Posted 21-Nov-11 1:45am

Stefan_Lang

Comments

rupeshkp728 21-Nov-11 9:30am

Thanks Stefan for the reply.
But I am not able to understand clearly.
1) From your statement "At runtime, once the first instance of a specific class gets constructed, the vtable for that class will be constructed as well."
I understand the vtables will be created at runtime.

2) Based on understanding from reply to question 1, the sizeof() in fn_base() and fn_der() must be called at runtime for question two depending upon which function got called.
But I do not think it is functioning so.

I saw a good link which clears most of my doubt:
http://www.learncpp.com/cpp-tutorial/125-the-virtual-table/

The link says "This table is simply a static array that the compiler sets up at compile time."
So even the sizeof() works at compile time and so it is able to get the proper size of class containing virtual functions.

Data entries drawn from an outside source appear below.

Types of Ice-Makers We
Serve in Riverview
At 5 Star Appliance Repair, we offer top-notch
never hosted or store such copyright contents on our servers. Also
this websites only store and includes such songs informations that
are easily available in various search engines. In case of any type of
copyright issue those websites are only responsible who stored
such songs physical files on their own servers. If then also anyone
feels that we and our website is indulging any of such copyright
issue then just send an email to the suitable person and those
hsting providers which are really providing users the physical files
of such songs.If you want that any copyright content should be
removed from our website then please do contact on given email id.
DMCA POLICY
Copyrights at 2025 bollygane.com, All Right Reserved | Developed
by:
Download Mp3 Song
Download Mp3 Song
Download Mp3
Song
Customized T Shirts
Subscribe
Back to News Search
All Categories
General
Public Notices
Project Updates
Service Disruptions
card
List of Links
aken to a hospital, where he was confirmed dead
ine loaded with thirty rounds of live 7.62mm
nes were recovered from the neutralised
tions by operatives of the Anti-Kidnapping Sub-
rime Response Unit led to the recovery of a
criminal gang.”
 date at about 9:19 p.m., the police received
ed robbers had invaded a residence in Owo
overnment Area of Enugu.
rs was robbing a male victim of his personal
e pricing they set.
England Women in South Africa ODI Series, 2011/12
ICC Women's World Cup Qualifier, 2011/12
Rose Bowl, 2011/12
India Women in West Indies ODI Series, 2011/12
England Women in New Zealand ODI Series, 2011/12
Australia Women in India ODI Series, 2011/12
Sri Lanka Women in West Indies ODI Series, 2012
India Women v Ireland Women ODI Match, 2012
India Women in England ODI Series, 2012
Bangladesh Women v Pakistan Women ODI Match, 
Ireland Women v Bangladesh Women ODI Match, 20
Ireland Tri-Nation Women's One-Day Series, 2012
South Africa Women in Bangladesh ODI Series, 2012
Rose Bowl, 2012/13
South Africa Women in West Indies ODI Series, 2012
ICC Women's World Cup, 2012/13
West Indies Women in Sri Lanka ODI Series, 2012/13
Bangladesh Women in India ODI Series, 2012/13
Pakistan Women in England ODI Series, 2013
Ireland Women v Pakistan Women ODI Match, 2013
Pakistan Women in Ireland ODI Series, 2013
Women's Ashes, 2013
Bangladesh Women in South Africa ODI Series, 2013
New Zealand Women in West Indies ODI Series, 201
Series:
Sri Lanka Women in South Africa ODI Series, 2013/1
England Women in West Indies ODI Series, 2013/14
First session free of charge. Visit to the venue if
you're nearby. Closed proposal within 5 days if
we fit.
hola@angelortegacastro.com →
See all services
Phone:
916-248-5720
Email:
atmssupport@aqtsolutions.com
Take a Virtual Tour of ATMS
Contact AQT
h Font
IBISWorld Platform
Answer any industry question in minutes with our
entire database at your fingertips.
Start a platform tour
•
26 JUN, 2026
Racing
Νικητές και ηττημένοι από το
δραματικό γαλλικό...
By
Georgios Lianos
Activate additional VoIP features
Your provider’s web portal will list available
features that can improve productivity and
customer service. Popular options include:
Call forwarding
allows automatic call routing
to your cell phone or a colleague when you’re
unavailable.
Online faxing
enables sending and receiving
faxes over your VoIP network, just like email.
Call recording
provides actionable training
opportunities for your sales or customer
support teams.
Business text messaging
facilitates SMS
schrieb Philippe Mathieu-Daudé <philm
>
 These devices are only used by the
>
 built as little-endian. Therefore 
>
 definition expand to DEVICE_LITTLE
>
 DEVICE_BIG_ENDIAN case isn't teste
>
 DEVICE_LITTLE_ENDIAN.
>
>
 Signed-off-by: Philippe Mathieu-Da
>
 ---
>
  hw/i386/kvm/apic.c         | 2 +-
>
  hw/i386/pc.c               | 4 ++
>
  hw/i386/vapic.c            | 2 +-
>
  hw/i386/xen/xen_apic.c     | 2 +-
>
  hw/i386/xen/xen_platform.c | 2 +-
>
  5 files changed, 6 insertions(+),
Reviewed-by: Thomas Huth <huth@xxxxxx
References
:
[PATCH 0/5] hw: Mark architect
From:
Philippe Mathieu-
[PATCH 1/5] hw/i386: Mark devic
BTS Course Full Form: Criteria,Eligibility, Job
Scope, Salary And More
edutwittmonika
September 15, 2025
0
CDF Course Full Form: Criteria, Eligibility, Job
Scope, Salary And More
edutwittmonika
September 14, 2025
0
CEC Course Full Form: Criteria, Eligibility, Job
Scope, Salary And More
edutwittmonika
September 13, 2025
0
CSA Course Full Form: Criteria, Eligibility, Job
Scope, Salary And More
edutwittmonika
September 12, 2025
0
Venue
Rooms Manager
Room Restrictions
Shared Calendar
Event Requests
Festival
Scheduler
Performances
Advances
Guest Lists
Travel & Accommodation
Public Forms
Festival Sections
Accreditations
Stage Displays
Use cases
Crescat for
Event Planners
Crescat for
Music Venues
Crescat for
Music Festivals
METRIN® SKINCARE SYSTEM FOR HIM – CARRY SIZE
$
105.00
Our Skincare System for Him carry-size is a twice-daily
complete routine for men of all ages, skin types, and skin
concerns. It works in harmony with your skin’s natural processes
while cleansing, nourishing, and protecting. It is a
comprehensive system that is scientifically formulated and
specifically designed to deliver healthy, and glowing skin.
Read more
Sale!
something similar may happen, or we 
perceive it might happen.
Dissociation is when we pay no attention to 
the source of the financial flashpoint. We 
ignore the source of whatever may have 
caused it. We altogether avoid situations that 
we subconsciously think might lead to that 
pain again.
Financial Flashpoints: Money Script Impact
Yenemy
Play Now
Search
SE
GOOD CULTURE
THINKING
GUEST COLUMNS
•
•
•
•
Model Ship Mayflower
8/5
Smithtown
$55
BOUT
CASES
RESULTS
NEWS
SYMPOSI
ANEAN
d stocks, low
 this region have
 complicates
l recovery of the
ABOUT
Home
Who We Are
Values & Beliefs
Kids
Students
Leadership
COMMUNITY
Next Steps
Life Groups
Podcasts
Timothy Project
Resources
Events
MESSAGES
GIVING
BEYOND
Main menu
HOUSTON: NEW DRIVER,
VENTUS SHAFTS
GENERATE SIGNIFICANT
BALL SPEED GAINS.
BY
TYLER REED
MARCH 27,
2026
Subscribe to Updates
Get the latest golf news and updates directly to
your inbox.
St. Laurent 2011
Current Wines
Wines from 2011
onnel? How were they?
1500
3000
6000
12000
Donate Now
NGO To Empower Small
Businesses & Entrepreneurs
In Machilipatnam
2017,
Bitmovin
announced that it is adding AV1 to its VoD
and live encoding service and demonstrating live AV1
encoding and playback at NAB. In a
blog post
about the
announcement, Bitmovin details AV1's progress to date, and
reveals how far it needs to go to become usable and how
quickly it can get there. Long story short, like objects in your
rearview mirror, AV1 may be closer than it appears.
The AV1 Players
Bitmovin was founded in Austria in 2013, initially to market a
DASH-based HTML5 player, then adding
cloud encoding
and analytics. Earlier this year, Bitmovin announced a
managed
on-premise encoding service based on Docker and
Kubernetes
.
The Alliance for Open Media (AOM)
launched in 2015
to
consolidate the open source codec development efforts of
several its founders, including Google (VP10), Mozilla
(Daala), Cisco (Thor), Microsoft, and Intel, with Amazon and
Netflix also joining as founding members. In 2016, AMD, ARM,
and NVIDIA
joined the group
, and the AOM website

Stefan_Lang 21-Nov-11 9:47am

1) Depends what you mean by 'construction'. At compile time, the compiler of course needs to create a layout of a vtable and put it into the object code, so if the class ever gets instantiated, it can use that layout to then create it in memory. That's two steps of construction, once in the object code, and another time in memory. But the latter is not an automatic (see 3)

2. As I said, it's the types of the variables you pass as argument to sizeof that determines the result, not the object created at runtime!

rupeshkp728 21-Nov-11 10:20am

Now the doubt for question clears for question 1.

I guess I am not able to properly express second question.
In second question I want to know if the sizeof(in functions fn_base()/fn_der()) will be called at compile time or run time.

I am asking so because the functions fn_base()/fn_der() as per the code flow will be called at runtime and then sizeof() is supposed to be called from
within them.
But sizeof() being a compile time operator will it be called from within fn_base()/fn_der() afterwards at runtime?

Philippe Mori 21-Nov-11 18:58pm

sizeof is a compile time operator... so the compiler will evaluate the size and put it instead of the expression.

Assuming that the size of base is 8, then the printf in fn_base would be: printf("%d\n", 8);

There is no sizeof function executed at run time.

rupeshkp728 22-Nov-11 3:41am

Thanks Phillipe for the reply.

Stefan_Lang 21-Nov-11 9:49am

P.S.: 1. and 2. are not related, becasue the vtable is not stored with each object, only once per class! So sizeof doesn't even need to know the size of the vtable, only that there is one.

Philippe Mori 21-Nov-11 19:05pm

vtable pointer can be updated more than once as specified by the standard. I have found some explanation here: http://en.allexperts.com/q/C-1040/Initialization-order-c.htm

rupeshkp728 22-Nov-11 5:39am

Thanks Phillippe for the useful link.